Catherine Grout: The word ‘Parasite’ reminds me of your exhibition I saw in Tokyo in 1998, the Tokyo Project, New Housing Plan. It was very political, related to the context. It showed how as an artist you can influence the city by occupying consumer structures such as vending machines. It was about how people live and work in such a huge city. What is a city in movement? It’s not a question of form or even function but of being.
TK: Yes, it’s about action. Vending machines are typical of Tokyo: I wanted to find out how much money they generate. It was economic research as much as political action.
CG: As you just explained, a parasite cannot be fixed and it is related to something else.
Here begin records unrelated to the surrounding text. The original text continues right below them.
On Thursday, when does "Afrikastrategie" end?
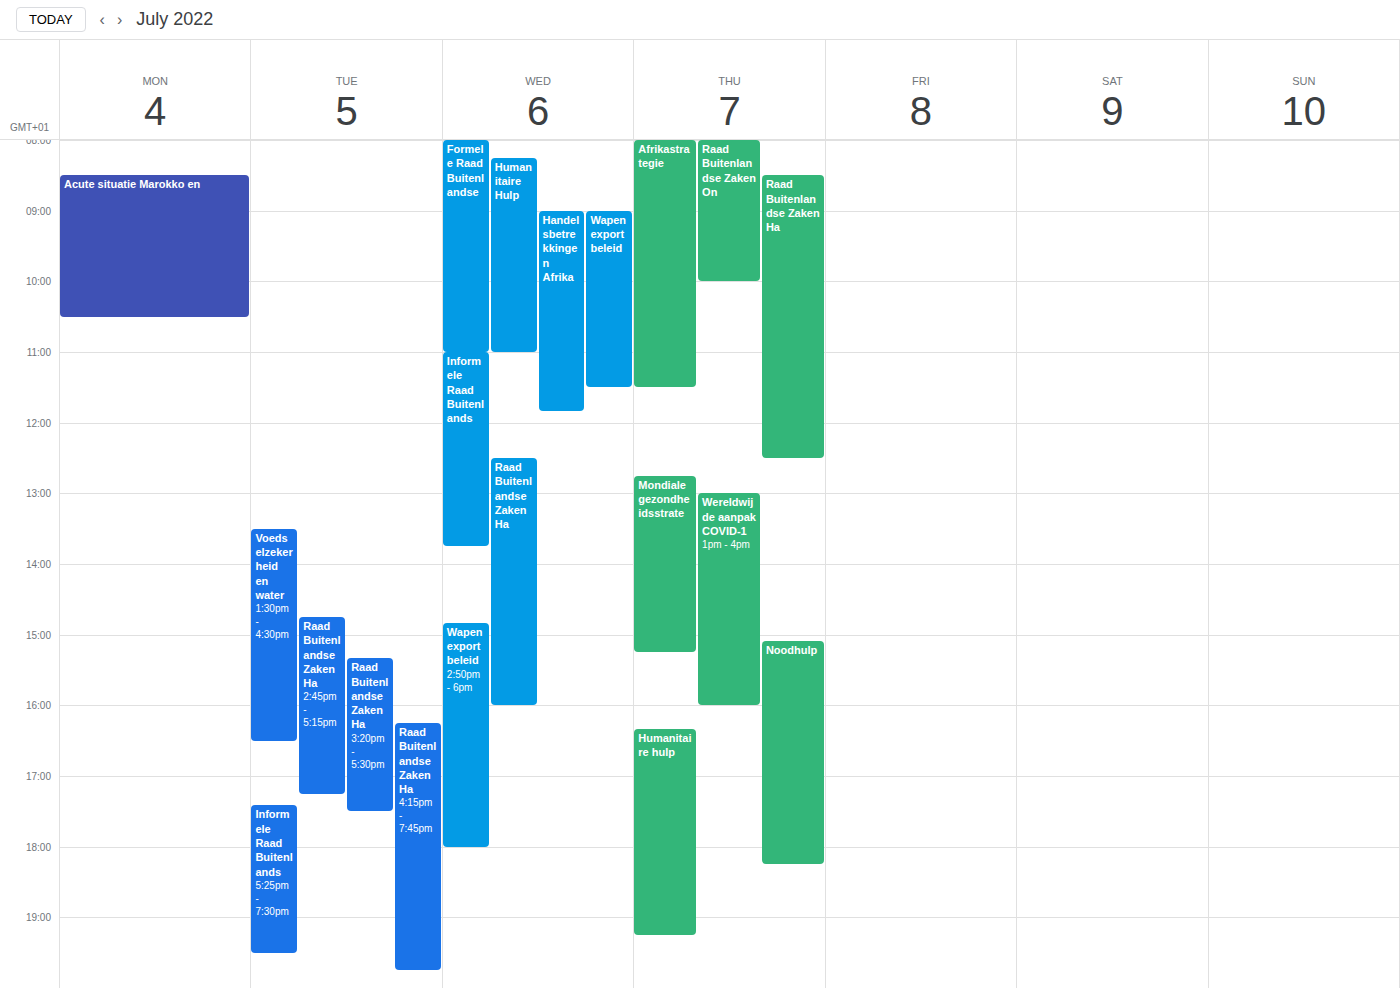
11:30 AM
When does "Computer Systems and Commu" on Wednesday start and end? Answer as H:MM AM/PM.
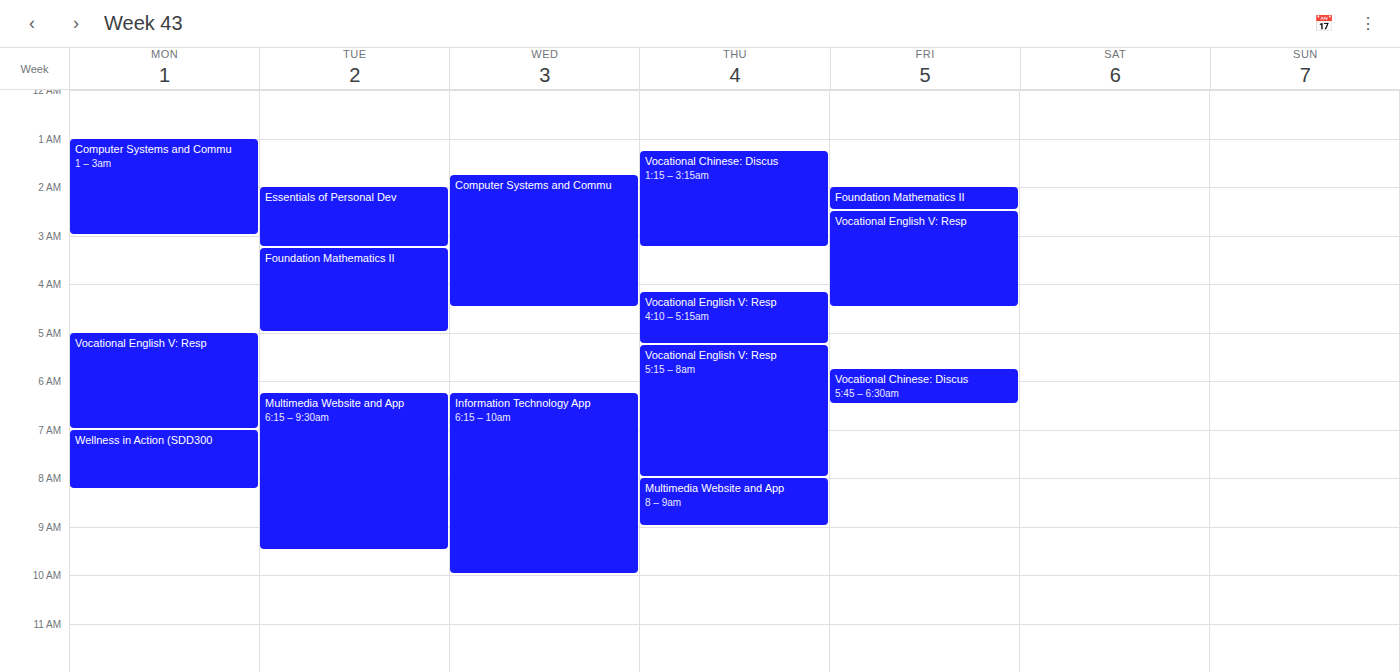
1:45 AM to 4:30 AM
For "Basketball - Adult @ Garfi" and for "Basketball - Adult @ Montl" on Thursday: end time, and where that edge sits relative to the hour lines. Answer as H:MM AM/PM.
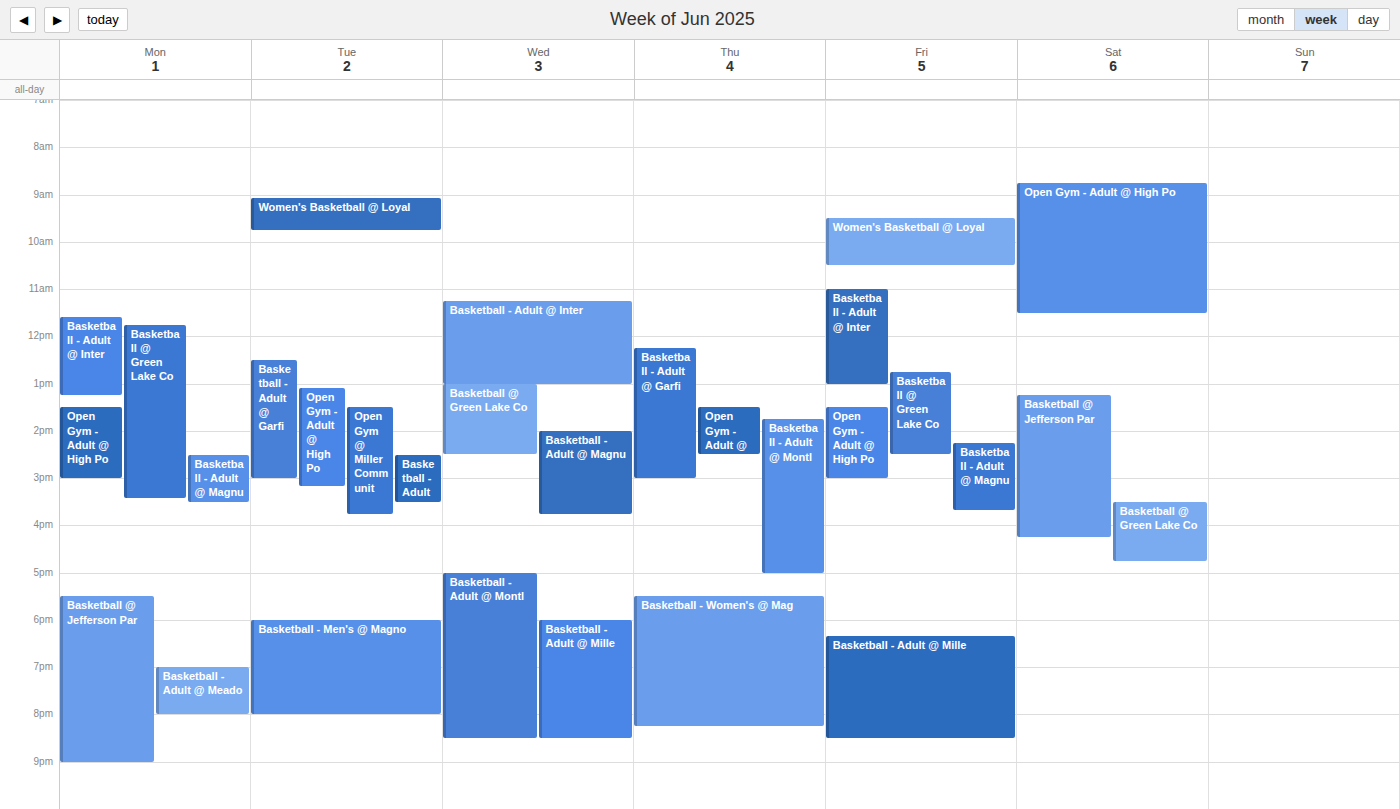
"Basketball - Adult @ Garfi": 3:00 PM, exactly on the 3 PM line. "Basketball - Adult @ Montl": 5:00 PM, exactly on the 5 PM line.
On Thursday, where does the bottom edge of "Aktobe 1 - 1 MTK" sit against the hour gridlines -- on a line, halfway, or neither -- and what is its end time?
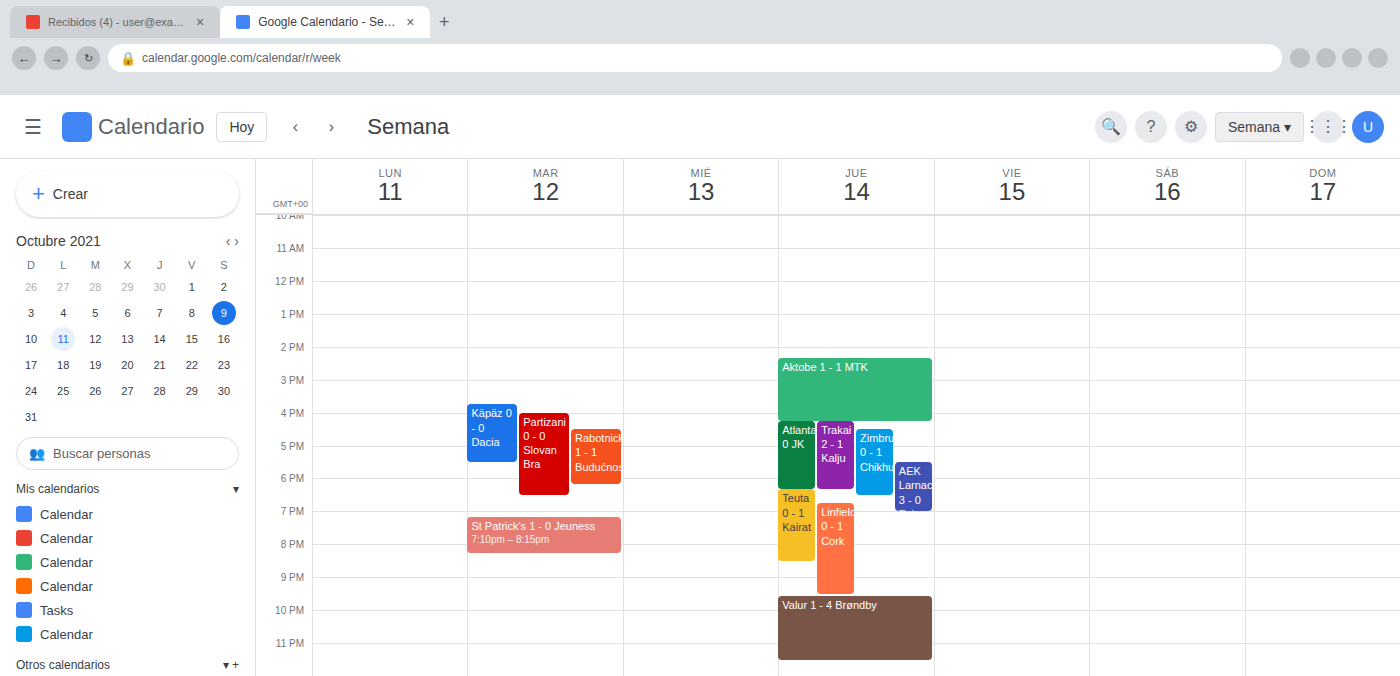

Everything is interconnected. Your work is also like that: it is related to what is already there, and your pieces act like in-betweens.
AA: Your work has indeed a lot to do with in-betweens: in-between outdoors and indoors, in-between movement and built structures… It’s always in-between two states.
TK: For me there is no contradiction there. When I started installations inside galleries, I immediately extended the outside: from the walls, then the windows, then outside on the building skin. The building skin is a part of the city skin: it’s a continuity. In-between is about space, time and action.
CG: It’s about how things are related to a ‘milieu’, it’s a dialogue. In Japanese, you have ma that can be translated into ‘in-between’ but you also have ba, that has three meanings: the place as in ‘milieu’, the scene and the field, as a field of energy. Ba and its three meanings cover much of Tadashi’s work. This goes beyond the notion of form.
TK: Sometimes site is very important and sometimes the space is totally neutral. Sometimes I make a stage, a basic structure and people participate. As in the Collective Folie at La Villette in 2013: I just built up the basic structure and people participated.